Il a également souligné que le 2 mai, il s'était "assuré que tant le cabinet du président de la République que le préfet de police avaient été destinataires de l'information. Je pensais, comme c'est la règle, que les mesures appropriées avaient été prises. C'était à eux de prendre les sanctions et éventuellement d'informer les autorités judiciaires".

D'autres auditions à suivre

Le préfet de police Michel Delpuech, est également entendu par la même commission ce lundi, alors que le ministre de l'Intérieur se rendra mardi devant la commission d'enquête sénatoriale. Autre audition possible: celle mercredi du directeur de cabinet du président de la République, Patrick Strozda.

Devant la Commission, Gérard Collomb a déclaré qu'il ignorait qu'Alexandre Benalla était conseiller à l'Elysée, et qu'il n'avait pas été prévenu de la présence, lors de la manifestation du 1er mai, de deux observateurs avec les policiers.

L'agenda parlementaire bouleversé

L'affaire a bouleversé l'agenda politique et paralysé l'Assemblée: l'examen de la révision constitutionnelle a dû être suspendu jusqu'à nouvel ordre face au chaos provoqué dans l'hémicycle par ce scandale. 

Les réactions politiques se sont multipliées à l'issue de l'audition de Gérard Collomb, alors que le chef de l'Etat, qui s'exprimera publiquement "quand il le jugera utile", a demandé au secrétaire général de l'Elysée de "mener la réorganisation pour éviter qu'un tel dysfonctionnement se reproduise".

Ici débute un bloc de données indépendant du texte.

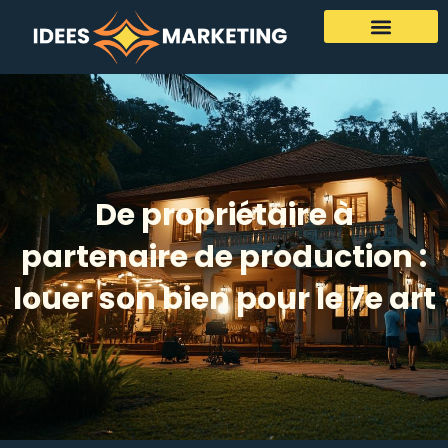
De propriétaire à
partenaire de production :
louer son bien pour le 7e art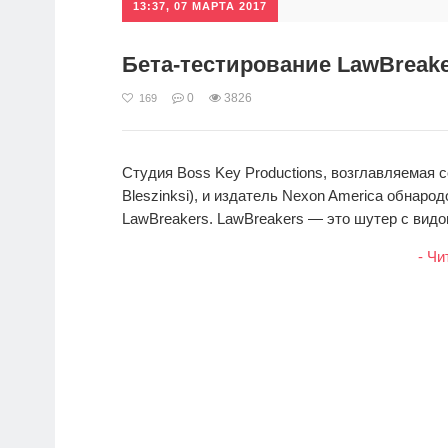
13:37, 07 МАРТА 2017
Бета-тестирование LawBreake
0
3826
169
Студия Boss Key Productions, возглавляемая с
Bleszinksi), и издатель Nexon America обнаро
LawBreakers. LawBreakers — это шутер с видом
- Чи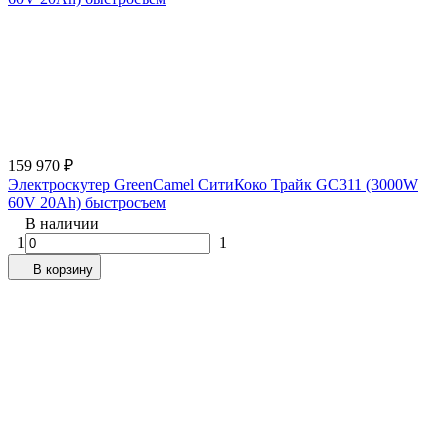
159 970
₽
Электроскутер GreenCamel СитиКоко Трайк GC311 (3000W
60V 20Ah) быстросъем
В наличии
1
1
В корзину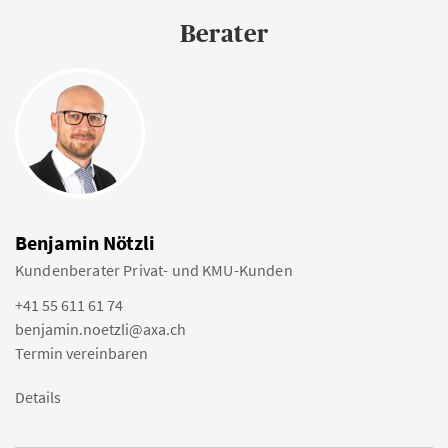
Berater
Benjamin Nötzli
Kundenberater Privat- und KMU-Kunden
+41 55 611 61 74
benjamin.noetzli@axa.ch
Termin vereinbaren
Details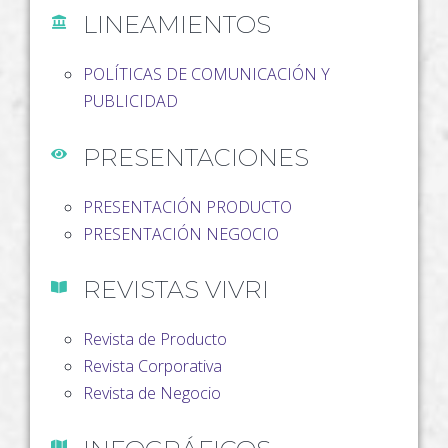
LINEAMIENTOS
POLÍTICAS DE COMUNICACIÓN Y
PUBLICIDAD
PRESENTACIONES
PRESENTACIÓN PRODUCTO
PRESENTACIÓN NEGOCIO
REVISTAS VIVRI
Revista de Producto
Revista Corporativa
Revista de Negocio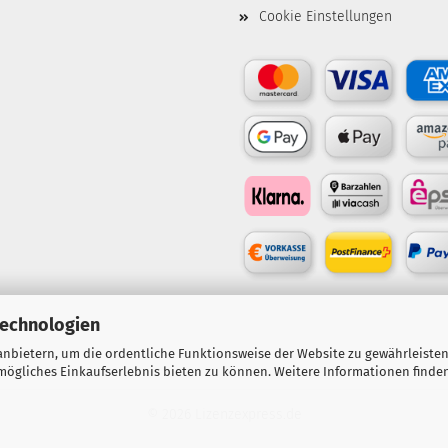
Cookie Einstellungen
Technologien
nbietern, um die ordentliche Funktionsweise der Website zu gewährleisten
ögliches Einkaufserlebnis bieten zu können. Weitere Informationen finden
© 2026 Lizenzexpress.de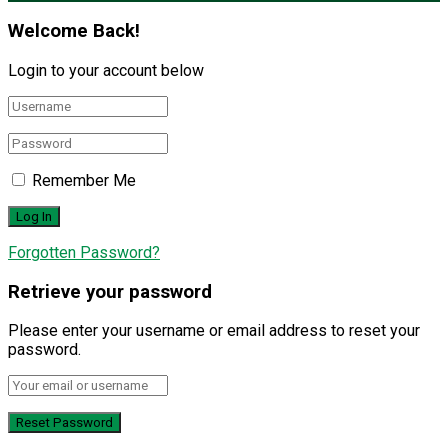
Welcome Back!
Login to your account below
Remember Me
Forgotten Password?
Retrieve your password
Please enter your username or email address to reset your
password.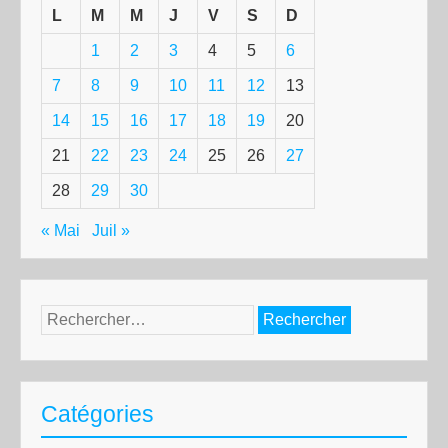
L
M
M
J
V
S
D
1
2
3
4
5
6
7
8
9
10
11
12
13
14
15
16
17
18
19
20
21
22
23
24
25
26
27
28
29
30
« Mai
Juil »
Rechercher :
Catégories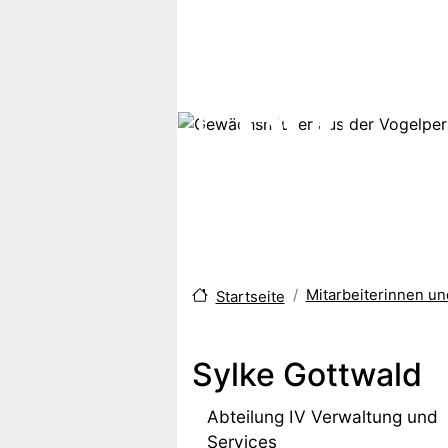
Direkt zum Inhalt
Mitarbeiterinnen u
Startseite
Sylke Gottwald
Abteilung IV Verwaltung und
Services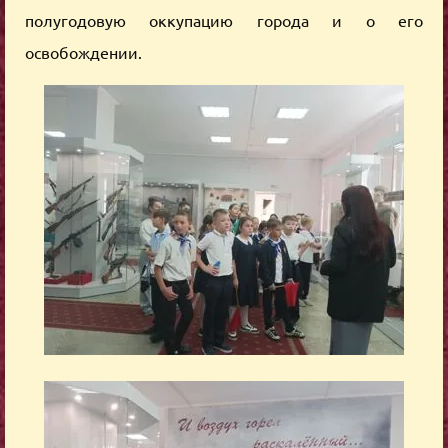
полугодовую оккупацию города и о его
освобождении.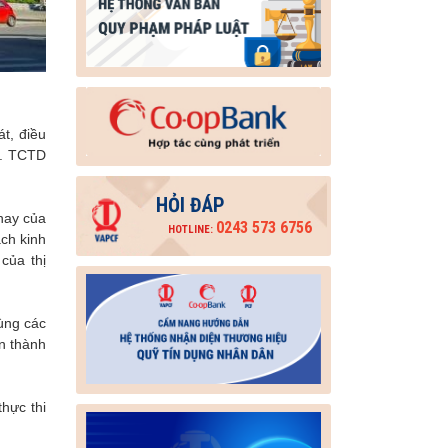
t, điều
t. TCTD
HỎI ĐÁP
 nay của
0243 573 6756
HOTLINE:
ch kinh
của thị
cùng các
n thành
hực thi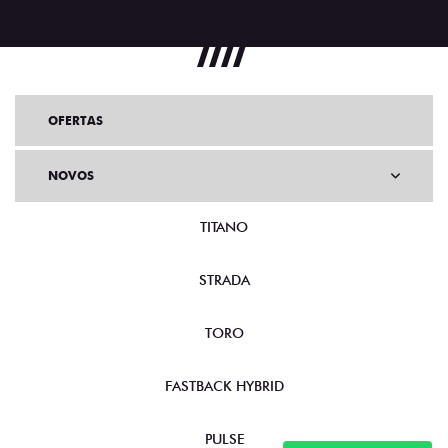
OFERTAS
NOVOS
TITANO
STRADA
TORO
FASTBACK HYBRID
PULSE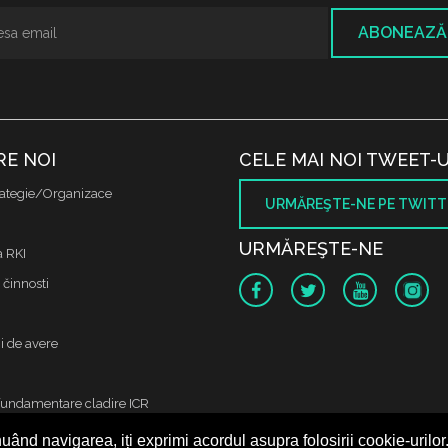
ABONEAZĂ
RE NOI
CELE MAI NOI TWEET-U
ategie/Organizace
URMĂREŞTE-NE PE TWITT
URMĂREŞTE-NE
a RKI
 činnosti
i de avere
fundamentare cladire ICR
uând navigarea, iți exprimi acordul asupra folosirii cookie-urilor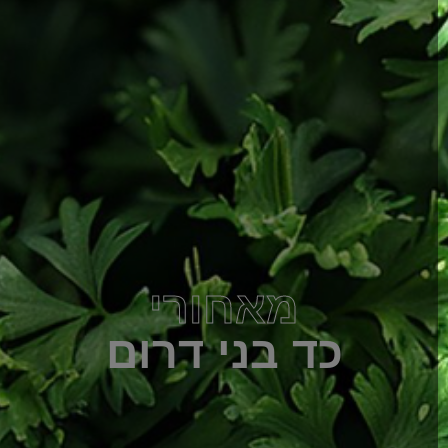
מאחורי
כד בני דרום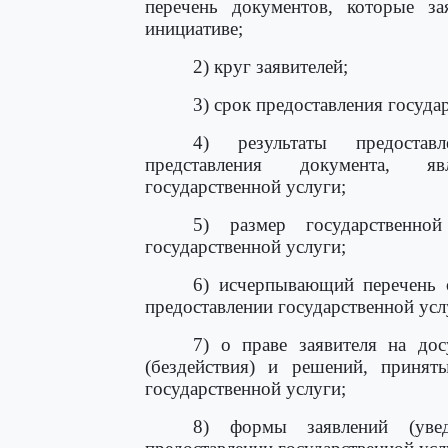
перечень документов, которые за
инициативе;
2) круг заявителей;
3) срок предоставления госуда
4) результаты предостав
представления документа, яв
государственной услуги;
5) размер государственно
государственной услуги;
6) исчерпывающий перечень о
предоставлении государственной усл
7) о праве заявителя на дос
(бездействия) и решений, принят
государственной услуги;
8) формы заявлений (увед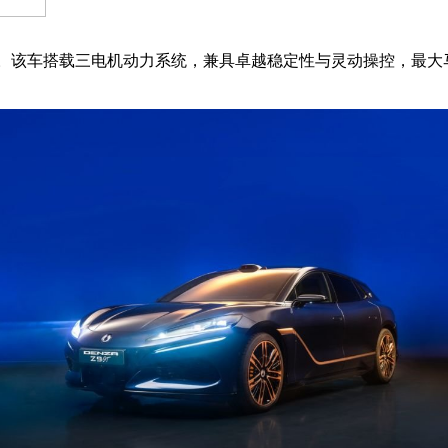
妙融合。该车搭载三电机动力系统，兼具卓越稳定性与灵动操控，最大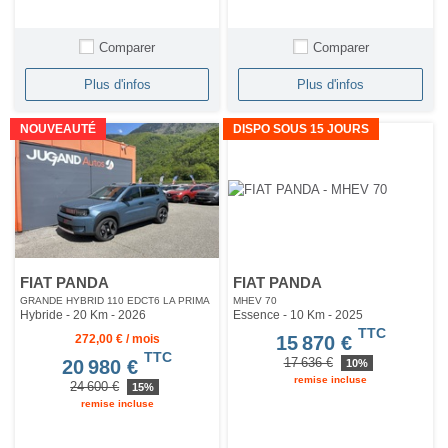
Comparer
Comparer
Plus d'infos
Plus d'infos
NOUVEAUTÉ
DISPO SOUS 15 JOURS
FIAT PANDA
FIAT PANDA
GRANDE HYBRID 110 EDCT6 LA PRIMA
MHEV 70
Hybride - 20 Km
- 2026
Essence - 10 Km
- 2025
TTC
272,00 € / mois
15 870 €
TTC
17 636 €
20 980 €
10%
remise incluse
24 600 €
15%
remise incluse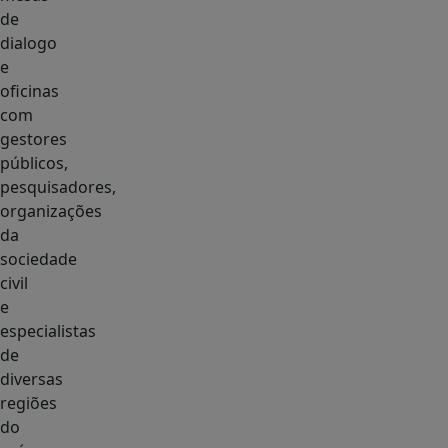
de
dialogo
e
oficinas
com
gestores
públicos,
pesquisadores,
organizações
da
sociedade
civil
e
especialistas
de
diversas
regiões
do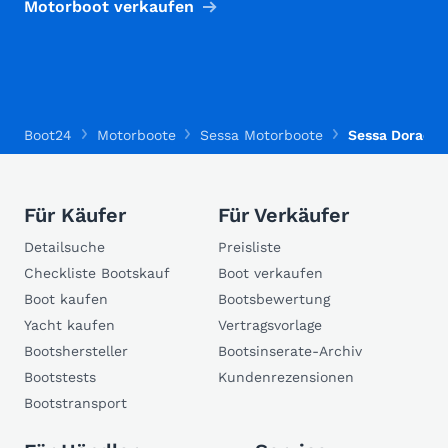
Motorboot verkaufen
Boot24
Motorboote
Sessa Motorboote
Sessa Dorado 
Für Käufer
Für Verkäufer
Detailsuche
Preisliste
Checkliste Bootskauf
Boot verkaufen
Boot kaufen
Bootsbewertung
Yacht kaufen
Vertragsvorlage
Bootshersteller
Bootsinserate-Archiv
Bootstests
Kundenrezensionen
Bootstransport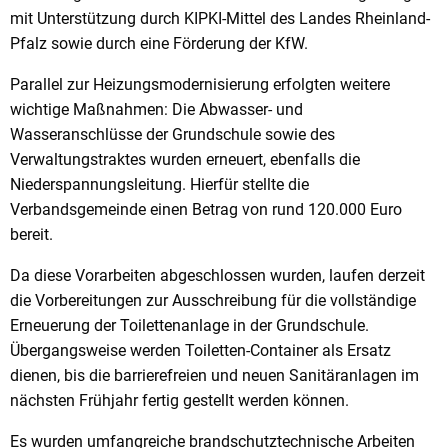
mit Unterstützung durch KIPKI-Mittel des Landes Rheinland-
Pfalz sowie durch eine Förderung der KfW.
Parallel zur Heizungsmodernisierung erfolgten weitere
wichtige Maßnahmen: Die Abwasser- und
Wasseranschlüsse der Grundschule sowie des
Verwaltungstraktes wurden erneuert, ebenfalls die
Niederspannungsleitung. Hierfür stellte die
Verbandsgemeinde einen Betrag von rund 120.000 Euro
bereit.
Da diese Vorarbeiten abgeschlossen wurden, laufen derzeit
die Vorbereitungen zur Ausschreibung für die vollständige
Erneuerung der Toilettenanlage in der Grundschule.
Übergangsweise werden Toiletten-Container als Ersatz
dienen, bis die barrierefreien und neuen Sanitäranlagen im
nächsten Frühjahr fertig gestellt werden können.
Es wurden umfangreiche brandschutztechnische Arbeiten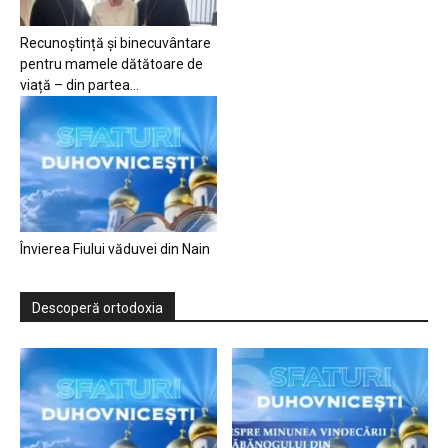
Recunoștință și binecuvântare
pentru mamele dătătoare de
viață – din partea...
Învierea Fiului văduvei din Nain
Descoperă ortodoxia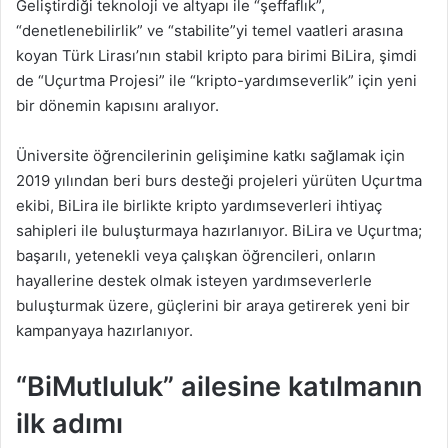
Geliştirdiği teknoloji ve altyapı ile “şeffaflık”,
“denetlenebilirlik” ve “stabilite”yi temel vaatleri arasına
koyan Türk Lirası’nın stabil kripto para birimi BiLira, şimdi
de “Uçurtma Projesi” ile “kripto-yardımseverlik” için yeni
bir dönemin kapısını aralıyor.
Üniversite öğrencilerinin gelişimine katkı sağlamak için
2019 yılından beri burs desteği projeleri yürüten Uçurtma
ekibi, BiLira ile birlikte kripto yardımseverleri ihtiyaç
sahipleri ile buluşturmaya hazırlanıyor. BiLira ve Uçurtma;
başarılı, yetenekli veya çalışkan öğrencileri, onların
hayallerine destek olmak isteyen yardımseverlerle
buluşturmak üzere, güçlerini bir araya getirerek yeni bir
kampanyaya hazırlanıyor.
“BiMutluluk” ailesine katılmanın
ilk adımı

Peu avant l'audition, le porte-parole du gouvernement Benjamin Griveaux a assuré que le président était "extrêmement déterminé à ce que la vérité puisse être établie". Dimanche soir, l'entourage d'Emmanuel Macron, a fait savoir que le chef de l'Etat jugeait "inacceptables" les faits reprochés à Alexandre Benalla tout en promettant qu'il n'y aurait "pas d'impunité".

Enquête confiée à la "police des polices"

Parallèlement à l'enquête parlementaire, une enquête administrative a été confiée à la "police des polices" qui devrait remettre son rapport "à la fin de cette semaine", selon le président de l'Assemblée nationale François de Rugy.

Sur le plan judiciaire, en plus d'être mis en examen, Alexandre Benalla et Vincent Crase ont été soumis à un contrôle judiciaire qui leur interdit d'exercer une fonction publique ou une mission de service public, de détenir une arme et d'entrer en contact avec d'autres protagonistes de l'affaire.

Déjà suspendus, les trois policiers de la préfecture de police de Paris mis en cause ont également été mis en examen, pour "détournement d'images issues d'un système de vidéoprotection" et "violation du secret professionnel".